## Task instructions
1/ Summarize the review of Rachel Maddow's "Drift" in two sentences.
2/ Translate this sentence from the review of "Drift" into Spanish: "While the Founding Fathers set up an elaborate system to curb the executive war fever, to make war difficult and subject to excruciatingly hard thinking, the US can now go ballistic without interrupting any of our multiple entertainment channels."
3/ Carry on the review of Rachel Maddow's "Drift" from its final sentence.

## Reading passage

Segment Open

In The News
Beneath the hype, readers need to catch the ‘Drift’
Rachel Maddow brings her talkback and autographed copies of “Drift” for each $32 seat to Milwaukee’s Riverside Theater at 7 p.m. Saturday, April 21.
By Dominique Paul Noth
Editor, Milwaukee Labor Press
Posted April 13, 2012
The right-wing’s main devil praises Rachel Maddow. In a nifty bit of counter-programming, the back of the “Drift” cover jacket features a “must read” blurb from the heavyweight guru of FOX News, Roger Ailes, though even he can’t avoid harrumphing that MSNBC’s most popular radical leftie “never makes the case that war might be necessary.”
What? Did he even read it? The entire point of “Drift” is American citizens no longer have to wrestle with that basic question.
While the Founding Fathers set up an elaborate system to curb the executive war fever, to make war difficult and subject to excruciatingly hard thinking, the US can now go ballistic without interrupting any of our multiple entertainment channels.
Congress can’t stop it, citizens don’t have to ask as they did in WWII “Why We Fight?” because there's no why, and millions screaming on the street fail to dent the drift.

Segment Closed

## Given data
Segment Open

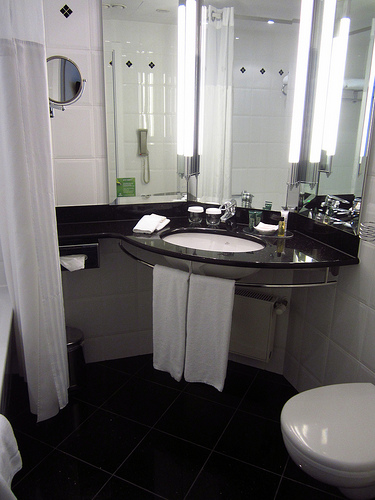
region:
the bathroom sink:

Segment Closed

## Outputs by task
1/ The review notes that the back of the "Drift" jacket carries a "must read" blurb from Roger Ailes, the guru of FOX News, who nonetheless complains that Maddow never argues that war might be necessary. The reviewer counters that the book's point is that Americans no longer have to face that question, since the US can now go to war without the difficult deliberation the Founding Fathers built in, and neither Congress nor protesters in the street can stop the drift.

2/ Mientras que los Padres Fundadores establecieron un elaborado sistema para frenar la fiebre bélica del poder ejecutivo, para hacer que la guerra fuera difícil y estuviera sujeta a una reflexión extremadamente rigurosa, Estados Unidos ahora puede desbocarse sin interrumpir ninguno de nuestros múltiples canales de entretenimiento.

3/
Maddow’s book, subtitled “The Unmooring of American Military Power,” exposes how neither left nor right planned this, how we got to this state with the best of intentions, flying concerned flags about our families, our economy and even our values. One disturbing suggestion is how love of toddlers fostered privatization and a paid army of mercenaries to shift us further away from a time when citizens had to leave work and hearth to go fight. Now we don’t have to leave the sofa. Talk about mission creep!
Rachel Maddow at a 2009 Wisconsin event
Deftly Maddow lifts the curtain on what led society to abandon built-in protections. Flashing the wit, asides and intellectual style that make her sentences dense but shrewd, her Oxfordian commentaries the most surprisingly popular element of her news shows, Maddow shows both a breadth of analysis and a relish of history. She pauses to explain how death-inflicting drones from Pakistan are made possible by rich sheik devotion to falconry. But mainly she dissects the American psyche from the inside.
We hate war, but we love warriors. We can abandon our reluctance over bloodshed when our bloodlust is triggered and fears are ignited. We believe in the leader on the white horse when he’s brandishing a gun. While we agree intellectually that people should find it horrible to kill, we grab for any trick to buy our way out of trouble, much as abolitionists were happy to pay their way out of Civil War service.
Some of this sounds obvious when a reviewer sets its down, but Maddow earns these conclusions with her analysis of history, producing much ironic laughter – and “oh, Lord” moments -- along the way. It’s “Pogo” revised, putting life behind cartoonist Walt Kelly’s famous observation that “We have met the enemy and they is us.”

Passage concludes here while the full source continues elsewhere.